- **What is required**: The answer must consist of every line from the data that holds the string "front".

- **Data for this task**:
※ ※ ※

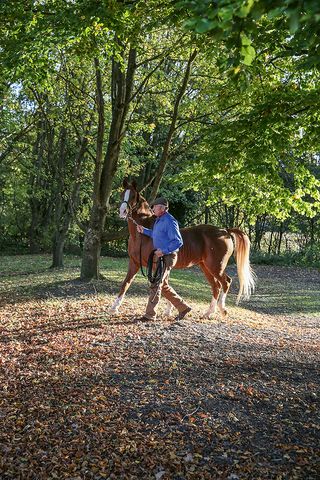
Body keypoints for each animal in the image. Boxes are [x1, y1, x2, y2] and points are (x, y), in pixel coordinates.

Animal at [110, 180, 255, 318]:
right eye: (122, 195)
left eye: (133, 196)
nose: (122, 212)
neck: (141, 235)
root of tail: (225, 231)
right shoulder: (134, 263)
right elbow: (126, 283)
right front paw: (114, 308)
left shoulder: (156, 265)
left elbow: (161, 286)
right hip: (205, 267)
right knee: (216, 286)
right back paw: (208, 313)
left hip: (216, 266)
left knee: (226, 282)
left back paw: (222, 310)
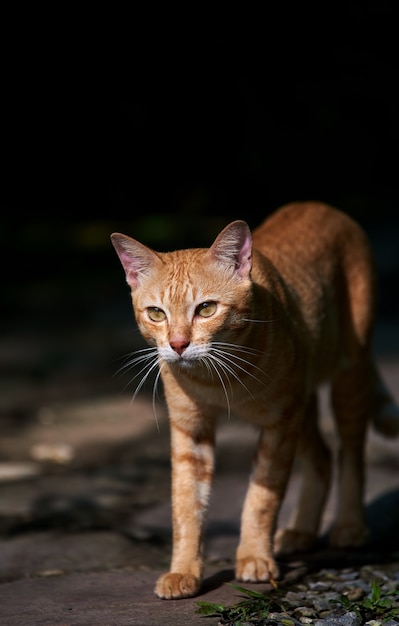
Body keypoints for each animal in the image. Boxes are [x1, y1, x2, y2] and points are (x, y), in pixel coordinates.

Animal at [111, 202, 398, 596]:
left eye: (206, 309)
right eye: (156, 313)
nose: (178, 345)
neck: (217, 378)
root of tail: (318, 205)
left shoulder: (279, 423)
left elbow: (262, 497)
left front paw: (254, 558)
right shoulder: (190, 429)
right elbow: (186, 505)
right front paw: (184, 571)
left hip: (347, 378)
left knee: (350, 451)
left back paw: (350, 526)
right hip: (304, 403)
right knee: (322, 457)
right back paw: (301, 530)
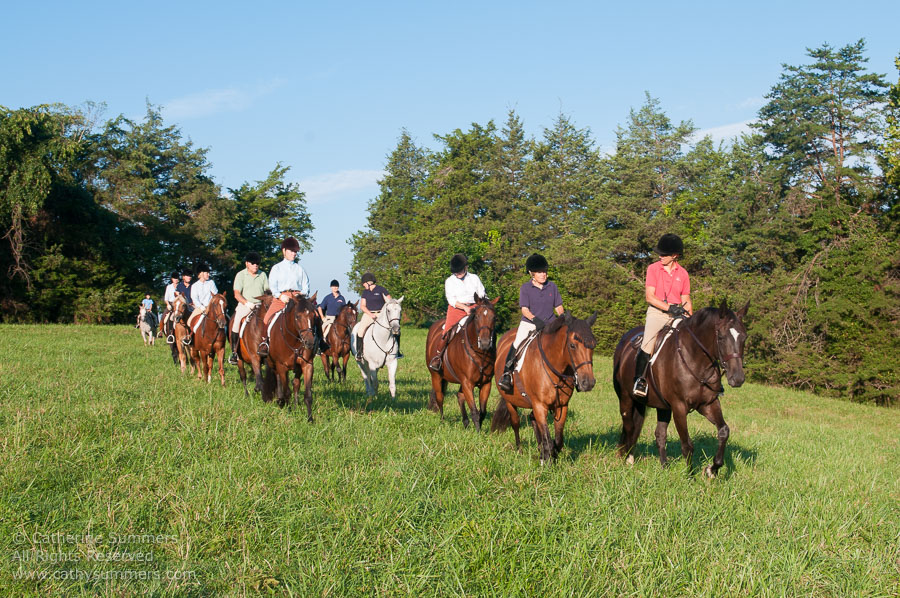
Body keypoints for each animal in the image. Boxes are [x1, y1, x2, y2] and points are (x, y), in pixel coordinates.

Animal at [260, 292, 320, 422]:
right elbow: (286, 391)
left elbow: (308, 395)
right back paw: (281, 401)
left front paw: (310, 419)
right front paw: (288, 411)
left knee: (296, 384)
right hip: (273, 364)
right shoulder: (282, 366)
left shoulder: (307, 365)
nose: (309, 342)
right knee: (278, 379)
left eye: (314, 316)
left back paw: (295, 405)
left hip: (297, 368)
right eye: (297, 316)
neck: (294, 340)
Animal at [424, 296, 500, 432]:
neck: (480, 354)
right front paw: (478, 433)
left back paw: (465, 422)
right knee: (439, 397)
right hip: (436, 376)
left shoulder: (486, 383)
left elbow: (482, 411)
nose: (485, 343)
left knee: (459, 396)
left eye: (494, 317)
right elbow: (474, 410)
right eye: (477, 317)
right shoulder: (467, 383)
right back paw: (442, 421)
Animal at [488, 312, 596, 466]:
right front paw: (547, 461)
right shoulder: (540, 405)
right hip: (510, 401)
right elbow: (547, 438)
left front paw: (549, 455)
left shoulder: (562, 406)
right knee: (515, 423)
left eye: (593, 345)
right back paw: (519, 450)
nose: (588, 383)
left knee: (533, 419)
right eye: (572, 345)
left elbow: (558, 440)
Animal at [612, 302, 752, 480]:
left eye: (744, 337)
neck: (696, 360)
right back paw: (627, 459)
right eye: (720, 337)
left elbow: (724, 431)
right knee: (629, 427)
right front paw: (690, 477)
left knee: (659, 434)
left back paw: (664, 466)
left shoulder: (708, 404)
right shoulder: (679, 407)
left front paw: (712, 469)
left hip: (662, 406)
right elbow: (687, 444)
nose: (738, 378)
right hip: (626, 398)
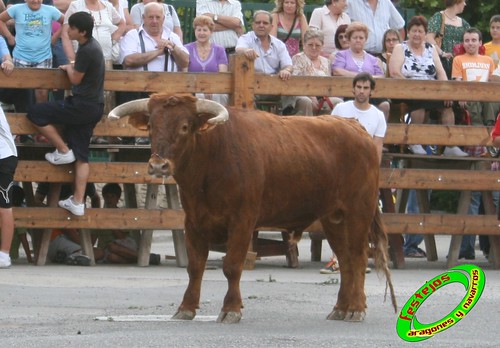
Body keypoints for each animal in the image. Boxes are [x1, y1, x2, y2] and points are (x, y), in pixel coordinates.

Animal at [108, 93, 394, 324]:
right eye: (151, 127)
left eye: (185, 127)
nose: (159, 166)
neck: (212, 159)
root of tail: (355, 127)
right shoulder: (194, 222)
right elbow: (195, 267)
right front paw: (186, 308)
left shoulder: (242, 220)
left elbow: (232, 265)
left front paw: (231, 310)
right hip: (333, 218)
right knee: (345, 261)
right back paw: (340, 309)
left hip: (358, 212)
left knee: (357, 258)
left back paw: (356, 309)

※ ※ ※

- **Response to the task**:
right front paw: (114, 308)
left front paw: (254, 558)
right front paw: (184, 571)
left front paw: (310, 419)
right front paw: (288, 411)
right front paw: (478, 433)
right front paw: (547, 461)
left front paw: (549, 455)
right front paw: (690, 477)
left front paw: (712, 469)
right front paw: (186, 308)
left front paw: (231, 310)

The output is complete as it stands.